How to start working abroad


Erica Fairchild

When I first decided that I might want to teach English abroad, there were many questions running through my head. I didn’t know where to begin! I initially thought the process would be too overwhelming. In the end, however, it was much easier than I ever expected, and it left me with a significant feeling of accomplishment for navigating the process and successfully working abroad in Asia.

Here are my top 3 tips for starting to work abroad.


Besides the glamourous side of living abroad, there are many things to consider before you begin to apply to schools or companies. Some important questions to ask yourself are:

“Where do I want to teach?”

“What income do I want to earn?”

“Do I want to teach kids or adults?”

“Do I need a TEFL certificate?”

ESL jobs are available all over the world. For example, Europe, Asia, South America, and the Middle East. It’s important to do your research into these different locations to see which region appeals to you the most. For example, if you have always wanted to backpack through Asia while working and saving money, then working abroad somewhere in China would be ideal for you.

The key to being successful living and working abroad is to be as prepared as you can possibly be. There are so many resources on the internet. Search through articles, blogs, and YouTube to get an idea of what life is like in these different regions of the world and which would suite you best.


While teaching and working abroad is a great way to earn and save money, most teachers forget about the initial start up costs of moving to a different country. Finding housing, paying for a deposit, and buying basic living supplies often add up in the first month of living abroad- especially if you do not get your first pay check until the end of your first month. I suggest saving money for the big move for at least 3-6 months before leaving- and yes, I know 6 months seems like a long time, but you’ll be so happy you did! This doesn’t mean you will need to spend it all at once; it is great to have a safety net of money in case you need to fly home, want to take a trip to a nearby country, or just to generally feel the security that you have a bit of savings.

------------

REQUIREMENTS: Can you carry on the article about starting to work abroad, picking up right after its last sentence? The entries after this point are separate from the article.

------------

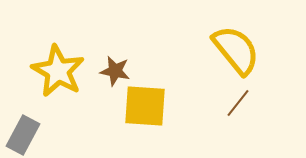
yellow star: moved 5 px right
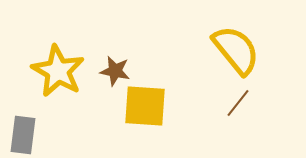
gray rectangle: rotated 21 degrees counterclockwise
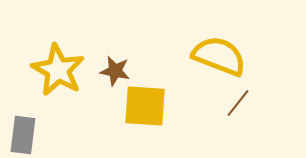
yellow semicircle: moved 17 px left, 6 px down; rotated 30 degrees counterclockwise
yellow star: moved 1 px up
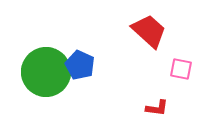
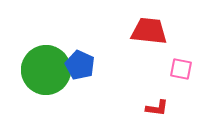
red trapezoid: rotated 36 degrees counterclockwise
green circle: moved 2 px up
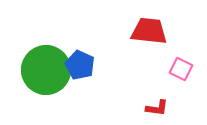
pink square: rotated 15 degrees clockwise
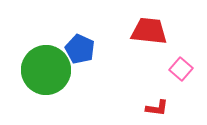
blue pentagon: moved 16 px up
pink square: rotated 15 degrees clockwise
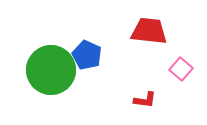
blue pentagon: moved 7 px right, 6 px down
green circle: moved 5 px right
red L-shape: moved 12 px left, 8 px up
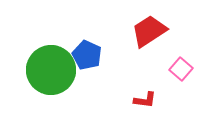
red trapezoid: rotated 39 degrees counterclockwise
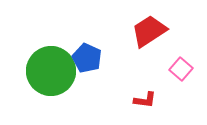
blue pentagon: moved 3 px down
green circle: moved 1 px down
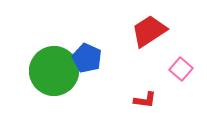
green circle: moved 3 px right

------------

ANSWER TO THIS EXERCISE:
This is the most important step in this process. The ESL industry has grown significantly over the past 10 years, which leads to some shady companies trying to cash in on it. Moving abroad might be one of the most amazing experiences in your life, but nothing can ruin it quicker than false promises by a company you thought you could trust. If something seems too good to be true, then it most likely is. Things to look out for:

  • An extremely quick visa process

  • If they tell you to lie on a visa application

  • If they promise you a specific location or salary, but do not follow through on it

  • Spelling mistakes or typos on their website or flyers

Lastly, read their reviews! First-hand experiences are invaluable when making the move abroad. Get in touch with others who have made the move or send an email to an International Recruiter. EF’s recruiters are great at getting back to you and have a wealth of information about their company, the process, and the country you want to move to.

If Teaching English in Asia sounds like the right fit for you, then Check out EF’s website for more information on teaching abroad in China. You do not need prior experience, the salary is competitive, and you’ll meet so many amazing friends from all over the world!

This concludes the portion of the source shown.